▶ [REQUIRED ACTIONS]:
1) Answer these questions from the chapter excerpt on Maslow:
(a) Alongside whom does Maslow stand as a founder of humanistic psychology?
(b) Where was Abraham Maslow born?
(c) What business did Samuel Maslow begin in New York City?
2) Quote the stretch of the Maslow excerpt from "This theory is, I" through "35; Maslow, 1970)".
━━━━━ EXCERPT
Chapter 23: Maslow: Holistic-Dynamic Psychology

Part 1: Abraham Maslow

Maslow stands alongside Rogers as one of the founders of humanistic psychology.  Although he began his career working with two of the most famous experimental psychologists in America, he was profoundly influenced by the events that led into World War II.  He became devoted to studying the more virtuous aspects of personality, and he may be viewed as one of the founders of positive psychology. Well-known primarily for his work on self-actualization, Maslow also had a significant impact on the field of management.  His fame in both psychology and business makes him a candidate for being perhaps the best-known psychologist of all time (Freud is certainly more famous, but remember that he was a psychiatrist). According to Maslow, his holistic-dynamic theory of personality was a blend of theories that had come before his:

This theory is, I think, in the functionalist tradition of James and Dewey, and is fused with the holism of Wertheimer, Goldstein, and Gestalt psychology, and with the dynamicism of Freud, Fromm, Horney, Reich, Jung, and Adler.  This integration or synthesis may be called a holistic-dynamic theory. (pg. 35; Maslow, 1970)

Brief Biography of Abraham Maslow

Abraham H. Maslow was born on April 1, 1908 in Brooklyn, New York.  Abraham was the first of seven children. His father, Samuel, had left Kiev, Russia at just 14 years old.  When Samuel Maslow arrived in America he had no money and did not speak English. Samuel Maslow spent a few years in Philadelphia, doing odd jobs and learning the language, before moving to New York City where he married his first cousin Rose and began a cooperage business (a cooper builds and repairs barrels).  Samuel and Rose Maslow did not have a happy marriage, and Abraham Maslow was particularly sensitive to this fact. Maslow resented his father’s frequent absences and apparently hated his mother. His mother was a superstitious woman, who severely punished Maslow for even minor misbehavior by threatening him with God’s wrath.  Maslow developed an intense distrust of religion, and was proud to consider himself an atheist (Gabor, 2000; Hoffman, 1988; Maddi & Costa, 1972).
━━━━━━━━━━
━━━━━ DATASET ENTRIES
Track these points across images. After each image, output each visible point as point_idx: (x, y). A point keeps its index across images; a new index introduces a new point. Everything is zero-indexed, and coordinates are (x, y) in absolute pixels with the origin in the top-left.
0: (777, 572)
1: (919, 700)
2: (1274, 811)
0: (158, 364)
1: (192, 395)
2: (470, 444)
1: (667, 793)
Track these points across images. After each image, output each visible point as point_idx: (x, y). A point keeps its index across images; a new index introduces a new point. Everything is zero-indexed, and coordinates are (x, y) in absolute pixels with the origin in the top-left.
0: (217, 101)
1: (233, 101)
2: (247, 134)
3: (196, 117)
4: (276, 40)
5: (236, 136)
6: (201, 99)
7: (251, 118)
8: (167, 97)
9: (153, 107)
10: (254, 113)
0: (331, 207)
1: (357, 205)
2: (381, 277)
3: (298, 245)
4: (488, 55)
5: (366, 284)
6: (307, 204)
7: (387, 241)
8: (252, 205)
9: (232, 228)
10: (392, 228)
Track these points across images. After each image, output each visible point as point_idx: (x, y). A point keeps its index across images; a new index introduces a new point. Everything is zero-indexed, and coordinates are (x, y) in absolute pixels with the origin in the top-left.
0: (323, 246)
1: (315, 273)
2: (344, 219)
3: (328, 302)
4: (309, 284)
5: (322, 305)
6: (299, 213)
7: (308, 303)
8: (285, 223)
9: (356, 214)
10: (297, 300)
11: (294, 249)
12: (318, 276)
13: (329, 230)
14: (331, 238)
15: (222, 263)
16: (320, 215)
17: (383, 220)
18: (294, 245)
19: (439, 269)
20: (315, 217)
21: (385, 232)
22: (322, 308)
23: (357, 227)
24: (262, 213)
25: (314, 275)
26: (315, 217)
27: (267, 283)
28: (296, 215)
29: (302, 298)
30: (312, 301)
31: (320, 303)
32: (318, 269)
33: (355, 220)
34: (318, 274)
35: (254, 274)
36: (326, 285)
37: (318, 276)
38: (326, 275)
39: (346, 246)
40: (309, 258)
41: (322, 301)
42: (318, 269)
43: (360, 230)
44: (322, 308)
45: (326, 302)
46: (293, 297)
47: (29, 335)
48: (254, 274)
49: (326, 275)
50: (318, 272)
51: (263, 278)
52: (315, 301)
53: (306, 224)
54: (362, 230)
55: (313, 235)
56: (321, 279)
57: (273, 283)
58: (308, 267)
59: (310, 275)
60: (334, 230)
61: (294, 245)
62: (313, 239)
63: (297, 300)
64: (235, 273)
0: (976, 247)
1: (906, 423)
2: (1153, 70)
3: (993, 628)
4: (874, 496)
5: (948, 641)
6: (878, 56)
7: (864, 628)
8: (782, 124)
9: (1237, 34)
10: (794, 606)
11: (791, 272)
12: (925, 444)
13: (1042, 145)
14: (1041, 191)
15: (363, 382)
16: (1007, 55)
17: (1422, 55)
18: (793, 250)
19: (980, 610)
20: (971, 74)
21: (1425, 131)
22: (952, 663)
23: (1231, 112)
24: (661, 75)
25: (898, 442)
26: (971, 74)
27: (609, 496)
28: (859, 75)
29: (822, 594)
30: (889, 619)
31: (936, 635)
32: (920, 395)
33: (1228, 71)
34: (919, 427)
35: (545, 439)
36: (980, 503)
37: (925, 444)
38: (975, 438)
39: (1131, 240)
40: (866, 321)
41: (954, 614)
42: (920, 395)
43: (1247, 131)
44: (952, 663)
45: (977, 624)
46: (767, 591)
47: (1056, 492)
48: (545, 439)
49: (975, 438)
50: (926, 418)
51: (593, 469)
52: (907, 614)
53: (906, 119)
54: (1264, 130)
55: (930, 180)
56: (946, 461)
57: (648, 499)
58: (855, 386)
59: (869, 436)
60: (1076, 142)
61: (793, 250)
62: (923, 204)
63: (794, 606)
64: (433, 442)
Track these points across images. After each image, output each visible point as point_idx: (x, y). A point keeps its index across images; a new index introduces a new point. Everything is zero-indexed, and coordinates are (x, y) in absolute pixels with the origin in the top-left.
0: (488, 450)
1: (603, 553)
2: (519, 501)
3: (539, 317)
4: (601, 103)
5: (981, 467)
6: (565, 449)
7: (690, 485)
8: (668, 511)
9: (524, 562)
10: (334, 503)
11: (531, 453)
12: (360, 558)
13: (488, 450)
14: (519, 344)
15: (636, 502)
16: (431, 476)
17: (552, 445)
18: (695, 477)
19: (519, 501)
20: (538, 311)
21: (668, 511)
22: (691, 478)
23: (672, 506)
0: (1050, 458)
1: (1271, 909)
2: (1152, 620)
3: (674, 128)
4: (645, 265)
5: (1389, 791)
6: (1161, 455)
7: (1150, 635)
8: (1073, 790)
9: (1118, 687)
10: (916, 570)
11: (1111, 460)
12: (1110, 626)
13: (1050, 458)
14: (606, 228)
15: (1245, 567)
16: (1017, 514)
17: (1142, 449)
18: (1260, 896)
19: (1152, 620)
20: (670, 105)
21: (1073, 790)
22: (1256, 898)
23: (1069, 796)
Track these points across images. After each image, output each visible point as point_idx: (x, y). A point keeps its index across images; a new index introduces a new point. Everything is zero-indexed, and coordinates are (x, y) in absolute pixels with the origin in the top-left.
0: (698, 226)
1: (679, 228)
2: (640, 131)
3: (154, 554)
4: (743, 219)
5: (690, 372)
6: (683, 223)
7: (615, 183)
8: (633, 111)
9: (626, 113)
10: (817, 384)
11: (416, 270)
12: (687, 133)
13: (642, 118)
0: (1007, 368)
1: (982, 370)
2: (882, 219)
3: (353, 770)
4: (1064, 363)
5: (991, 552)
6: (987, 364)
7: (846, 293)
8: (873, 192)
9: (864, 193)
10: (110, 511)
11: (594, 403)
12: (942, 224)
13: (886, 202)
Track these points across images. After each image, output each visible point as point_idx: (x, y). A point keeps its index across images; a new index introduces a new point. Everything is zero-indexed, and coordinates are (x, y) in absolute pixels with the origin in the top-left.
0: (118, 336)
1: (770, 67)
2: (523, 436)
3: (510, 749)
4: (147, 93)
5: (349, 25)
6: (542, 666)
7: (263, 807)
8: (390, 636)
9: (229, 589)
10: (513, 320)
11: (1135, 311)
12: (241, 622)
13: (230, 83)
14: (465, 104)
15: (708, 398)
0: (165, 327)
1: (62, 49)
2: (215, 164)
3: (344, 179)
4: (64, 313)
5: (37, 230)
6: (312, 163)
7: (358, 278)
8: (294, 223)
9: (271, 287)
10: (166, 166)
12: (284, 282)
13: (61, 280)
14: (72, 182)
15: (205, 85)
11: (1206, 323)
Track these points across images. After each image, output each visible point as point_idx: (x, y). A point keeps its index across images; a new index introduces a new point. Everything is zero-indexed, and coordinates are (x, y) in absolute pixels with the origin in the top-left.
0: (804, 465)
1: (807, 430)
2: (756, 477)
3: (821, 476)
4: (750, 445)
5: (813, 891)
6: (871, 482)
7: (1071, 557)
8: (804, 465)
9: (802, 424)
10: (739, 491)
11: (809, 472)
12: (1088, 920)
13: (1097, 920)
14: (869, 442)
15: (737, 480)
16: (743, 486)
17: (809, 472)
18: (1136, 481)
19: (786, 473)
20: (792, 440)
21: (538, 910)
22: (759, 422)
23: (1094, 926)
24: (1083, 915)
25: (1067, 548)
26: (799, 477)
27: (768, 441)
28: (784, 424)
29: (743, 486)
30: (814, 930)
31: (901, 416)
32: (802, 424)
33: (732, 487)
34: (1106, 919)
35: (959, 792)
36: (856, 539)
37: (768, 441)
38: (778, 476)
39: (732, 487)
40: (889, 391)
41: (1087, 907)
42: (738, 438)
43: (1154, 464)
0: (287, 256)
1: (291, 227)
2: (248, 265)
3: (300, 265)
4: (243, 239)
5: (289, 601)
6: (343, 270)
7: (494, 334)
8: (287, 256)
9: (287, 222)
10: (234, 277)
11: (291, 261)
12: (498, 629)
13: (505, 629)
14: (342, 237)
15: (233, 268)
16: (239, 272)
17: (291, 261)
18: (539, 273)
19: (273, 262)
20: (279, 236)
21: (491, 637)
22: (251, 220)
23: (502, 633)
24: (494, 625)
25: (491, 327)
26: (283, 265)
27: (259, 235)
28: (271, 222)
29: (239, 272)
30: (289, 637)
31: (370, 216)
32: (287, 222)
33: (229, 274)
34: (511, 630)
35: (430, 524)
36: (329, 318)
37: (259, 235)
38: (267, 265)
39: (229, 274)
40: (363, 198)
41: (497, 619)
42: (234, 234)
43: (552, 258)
━━━━━━━━━━
▶ [RESULTS OF THE TASKS]:
1)
(a) Rogers
(b) Brooklyn, New York
(c) A cooperage business

2)
This theory is, I think, in the functionalist tradition of James and Dewey, and is fused with the holism of Wertheimer, Goldstein, and Gestalt psychology, and with the dynamicism of Freud, Fromm, Horney, Reich, Jung, and Adler.  This integration or synthesis may be called a holistic-dynamic theory. (pg. 35; Maslow, 1970)